RENFORCEMENT DES CAPACITÉS ET ÉCHANGE D’INFORMATIONS

27. Des efforts devraient être faits pour améliorer les capacités des autorités réglementaires, en particulier dans les pays en développement, pour évaluer, gérer et assurer la communication sur les risques associés aux aliments dérivés des biotechnologies modernes, y compris d’en imposer l’application, ou interpréter les résultats des évaluations réalisées par d’autres autorités ou organismes d’expertise reconnus, y compris l’accès aux technologies analytiques.

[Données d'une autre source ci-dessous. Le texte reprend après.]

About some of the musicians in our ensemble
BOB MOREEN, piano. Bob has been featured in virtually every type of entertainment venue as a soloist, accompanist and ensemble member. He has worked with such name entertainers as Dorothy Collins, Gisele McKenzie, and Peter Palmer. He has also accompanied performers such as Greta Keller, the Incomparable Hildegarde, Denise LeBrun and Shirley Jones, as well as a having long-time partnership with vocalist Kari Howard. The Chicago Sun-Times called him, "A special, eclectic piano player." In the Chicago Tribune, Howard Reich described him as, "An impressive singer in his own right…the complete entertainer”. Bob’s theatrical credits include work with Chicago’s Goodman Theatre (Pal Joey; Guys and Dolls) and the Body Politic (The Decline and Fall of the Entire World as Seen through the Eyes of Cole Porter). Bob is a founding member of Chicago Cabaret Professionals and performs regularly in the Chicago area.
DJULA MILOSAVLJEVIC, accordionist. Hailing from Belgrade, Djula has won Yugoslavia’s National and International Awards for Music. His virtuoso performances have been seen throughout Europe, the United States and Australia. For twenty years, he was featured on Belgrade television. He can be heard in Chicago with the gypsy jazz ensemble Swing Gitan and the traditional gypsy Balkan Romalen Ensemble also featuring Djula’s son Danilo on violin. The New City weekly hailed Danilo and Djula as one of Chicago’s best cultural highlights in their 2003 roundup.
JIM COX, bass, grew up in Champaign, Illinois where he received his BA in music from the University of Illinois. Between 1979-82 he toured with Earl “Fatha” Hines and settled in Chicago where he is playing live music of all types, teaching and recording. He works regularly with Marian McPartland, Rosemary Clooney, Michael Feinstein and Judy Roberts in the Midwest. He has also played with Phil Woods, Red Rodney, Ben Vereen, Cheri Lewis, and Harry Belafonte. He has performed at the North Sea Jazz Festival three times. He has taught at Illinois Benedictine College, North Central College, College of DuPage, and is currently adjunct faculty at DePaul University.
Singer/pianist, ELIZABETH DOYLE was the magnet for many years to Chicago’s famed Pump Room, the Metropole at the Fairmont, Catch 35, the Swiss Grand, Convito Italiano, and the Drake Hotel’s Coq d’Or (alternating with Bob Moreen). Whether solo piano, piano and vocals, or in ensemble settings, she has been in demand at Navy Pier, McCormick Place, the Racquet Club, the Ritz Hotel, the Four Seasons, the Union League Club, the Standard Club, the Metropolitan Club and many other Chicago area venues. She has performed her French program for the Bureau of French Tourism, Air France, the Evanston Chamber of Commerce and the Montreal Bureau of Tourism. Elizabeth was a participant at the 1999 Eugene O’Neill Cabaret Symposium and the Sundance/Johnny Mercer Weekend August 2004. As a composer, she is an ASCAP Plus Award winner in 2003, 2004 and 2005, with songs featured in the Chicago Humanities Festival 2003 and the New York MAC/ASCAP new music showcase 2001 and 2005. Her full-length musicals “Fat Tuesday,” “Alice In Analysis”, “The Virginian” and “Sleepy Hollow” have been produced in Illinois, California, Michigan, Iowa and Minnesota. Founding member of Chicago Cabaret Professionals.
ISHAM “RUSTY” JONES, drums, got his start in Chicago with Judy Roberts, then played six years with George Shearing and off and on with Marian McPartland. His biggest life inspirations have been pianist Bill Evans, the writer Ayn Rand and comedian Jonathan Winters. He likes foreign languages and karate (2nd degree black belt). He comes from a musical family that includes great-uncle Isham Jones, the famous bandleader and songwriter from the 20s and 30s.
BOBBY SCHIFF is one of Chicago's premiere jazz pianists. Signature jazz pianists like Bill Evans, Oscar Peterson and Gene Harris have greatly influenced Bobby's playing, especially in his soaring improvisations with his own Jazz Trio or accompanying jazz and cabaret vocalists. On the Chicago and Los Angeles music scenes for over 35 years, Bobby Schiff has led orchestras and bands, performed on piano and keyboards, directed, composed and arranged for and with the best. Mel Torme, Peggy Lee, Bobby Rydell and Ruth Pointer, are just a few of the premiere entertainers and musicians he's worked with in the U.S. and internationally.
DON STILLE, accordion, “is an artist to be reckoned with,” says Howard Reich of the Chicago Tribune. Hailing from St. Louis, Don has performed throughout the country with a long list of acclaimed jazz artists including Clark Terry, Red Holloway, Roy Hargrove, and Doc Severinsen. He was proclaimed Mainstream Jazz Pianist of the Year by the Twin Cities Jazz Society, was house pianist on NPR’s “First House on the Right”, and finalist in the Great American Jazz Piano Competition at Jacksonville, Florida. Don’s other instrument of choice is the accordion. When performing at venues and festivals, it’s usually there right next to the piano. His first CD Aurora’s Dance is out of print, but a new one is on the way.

En outre, le renforcement des capacités pour les pays en développment, que ce soit par des accords bilatéraux ou avec l’aide d’organisations internationales, devrait avoir pour but l’application de ces principes.[10]

28. Les autorités réglementaires, organisations internationales et organismes d’expertise et l’industrie devraient faciliter l’échange d’informations, y compris sur les méthodes analytiques, par le biais de points de contact appropriés comprenant mais sans s’y limiter les points de contact du Codex et d’autres moyens adéquats.

PROCESSUS DE RÉVISION

29. La méthodologie d’analyse des risques et sa mise en œuvre devraient être compatible avec les nouvelles connaissances scientifiques et autres informations pertinentes pour l’analyse des risques.

30. Etant donné l’évolution rapide du secteur des biotechnologies, l’approche en matière d’évaluation de la sécurité sanitaire des aliments dérivés des biotechnologies modernes devrait être autant que de besoin réexaminée, afin de s’assurer que les dernières informations scientifiques disponibles sont intégrées dans l’analyse des risques. Lorsque de nouvelles informations scientifiques concernant une évaluation de risques deviennent disponibles, l’évaluation devrait être revue pour intégrer cette information et, le cas échéant, les mesures de gestion des risques adaptées en conséquence.


[1] Ces décisions incluent les Déclarations de principes concernant le rôle de la science dans la prise de décision du Codex et les autres facteurs à prendre en considération, et les Déclarations de principes sur le rôle de l’évaluation des risques en matière de sécurité sanitaire des aliments (Commission du Codex Alimentarius, Manuel de procédure; treizième édition).
[2] «Principes de travail pour l’analyse des risques destinés à être appliqués dans le cadre du Codex Alimentarius» (adoptés lors de la vingt-sixième session de la Commission du Codex Alimentarius, 2003; Manuel de Procédure de la Commission du Codex Alimentarius, treizième édition).
[3] Ce document ne concerne pas l’alimentation animale ni les animaux nourris avec ces aliments sauf dans la mesure où ces animaux ont été développés au moyen de biotechnologies modernes.
[4] Cette définition est tirée du Protocole de Cartagena sur la prévention des risques biotechnologiques relatif à la Convention sur la Diversité Biologique.
[5] Il est admis que dans un avenir proche, les aliments dérivés des biotechnologies modernes ne seront pas utilisés comme produits traditionnels de référence.
[6] Référence est faite à la Directive régissant la conduite de l’évaluation de la sécurité sanitaire des aliments dérivés de plantes à ADN recombiné (CAC/GL 46-2003) à la Directive régissant la conduite de l’évaluation de la sécurité sanitaire des aliments produits à l’aide de micro-organismes à ADN récombiné (CAC/GL 46-2003).
[7] Voir la note de bas de page 1
[8] Référence est faite à l’avant-projet de Directives du CCFL pour l’étiquetage des aliments et des ingrédients alimentaires obtenus à l’aide de certaines techniques de modifications génétiques/génie génétique à l’étape 3 des procédures.
[9] Il est admis que le traçage de produit a d’autres applications. Celles-ci doivent se conformer aux dispositions des accords SPS et OTC. L’application de la traçabilité du produit dans les domaines couverts par les deux accords fait l’objet d’un examen au sein du Codex sur la base des décisions du Comité exécutif à sa quarante-neuvième session.
[10] Référence est faite à l’assistance technique des dispositions de l’Article 9 de l’accord SPS et de l’Article 11 de l’accord OTC.